Dear readers,
My name is Haru Coryne, and I’m a data reporter for ProPublica.
In April, my colleague Jeremy Kohler and I published an investigation into a home-loan program in Missouri called Property Assessed Clean Energy, or PACE, that has put dozens of borrowers at risk of losing their homes since it started in 2016.
The program lets borrowers finance energy-efficient home improvements, like solar panels and heating systems, with no money down; they then repay the loan through their annual property tax bills. The idea, once touted by then-Vice President Joe Biden, was to use the government to help consumers save money on their utilities while also fighting climate change.
Instead, we found Missouri’s PACE program has operated without effective oversight, allowing private companies to charge high interest rates that have trapped vulnerable homeowners, many of whom turned to the program in moments of desperation. Many of these borrowers live in Black neighborhoods with low property values.
PACE officials, and the private lenders they work with, defended the program, saying it provides much-needed financing for people who can’t get a more traditional loan. They said their interest rates tend to be lower than those of some credit cards and of payday lenders.

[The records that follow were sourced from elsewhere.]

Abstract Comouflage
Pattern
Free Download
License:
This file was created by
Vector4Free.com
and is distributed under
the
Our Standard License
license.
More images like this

Nonetheless, after our story ran, Missouri legislators passed a reform bill that would establish stronger oversight of the program.
As so often happens with stories about debt, we heard a lot about personal responsibility and financial literacy while reporting — and not just from the PACE industry, but also from bankers, consumer advocates and even some borrowers. After all, they seemed to ask, didn’t debtors sign the contracts of their own free will?
But the predicament of people burdened by PACE debt reminded me of every time I’d signed a lease for an apartment or even scrolled through the terms of service on a mobile app. In theory, if I didn’t like the terms, I could just walk away. But when the contract is for an essential home repair, like a new furnace in winter, there’s not much of a choice.
In fact, I racked up a debt of my own while reporting on the story. I signed a contract with a local government that charged for access to property records like deeds and mortgages. I was loath to pay for public documents, but these were essential to understanding how PACE operated. There was no story without them.
I could see that the contract stipulated high fees. But I didn’t have a choice. The county had an exclusive arrangement with a private company to provide online access to property records. In St. Louis County, I agreed to pay $150 for 500 minutes of access, plus extra fees if I downloaded too many pages. I signed similar contracts in St. Charles County and the city of St. Louis. I asked company representatives and county officials to waive the fees, pointing out that I was a journalist doing work in the public interest. My requests were rejected.
I’ve covered the real estate market in five states, but I had never encountered a system like this. I signed and hoped for the best.
When the bill arrived in the mail, I couldn’t believe my eyes. I, and ProPublica, were on the hook for $7,069 — just to view property records that are freely available in most of the country, including in some parts of Missouri.
Immediately, I experienced what some of the debtors we wrote about must have felt after signing contracts they later regretted: remorse, embarrassment and a feeling of being trapped.
We complained, and the county agreed to bill us at a lower rate intended for heavy commercial users. It was a special, limited-time offer: almost $1,900. Not seeing much hope for a better deal, we paid up. The county still threatened to send us to collections when our check was delayed in the mail.
The high cost of property records in the St. Louis area makes it hard for people to stay informed about housing issues in their community, according to Peter Hoffman, managing attorney at the nonprofit Legal Services of Eastern Missouri. His organization assists homeowners with land title issues, he said, and has to pay for access to the documents it needs to do its work.
“Nobody, unless you’re in the real estate or title industry, has access to all those records,” he said.
Our debt from the story is settled. But the words of one St. Louis resident linger with me. When her window air-conditioning unit couldn’t keep up in the sweltering summer, she turned to PACE to finance a new system. It was, she said, a health issue; one of her daughters would get nosebleeds in extremely hot weather. Now, she’s committed to thousands of dollars in interest and fees over 15 years, which she struggles to pay. It was a moment of desperation, but her explanation of how she thought through the choice she faced struck me as perfectly rational.
The debt, she said, would be “a one-time-per-year problem.” “I’d just tackle it and move on,” she said. “But to not have air, with kids who are asthmatic and having nosebleeds — we couldn’t continue how we were going.”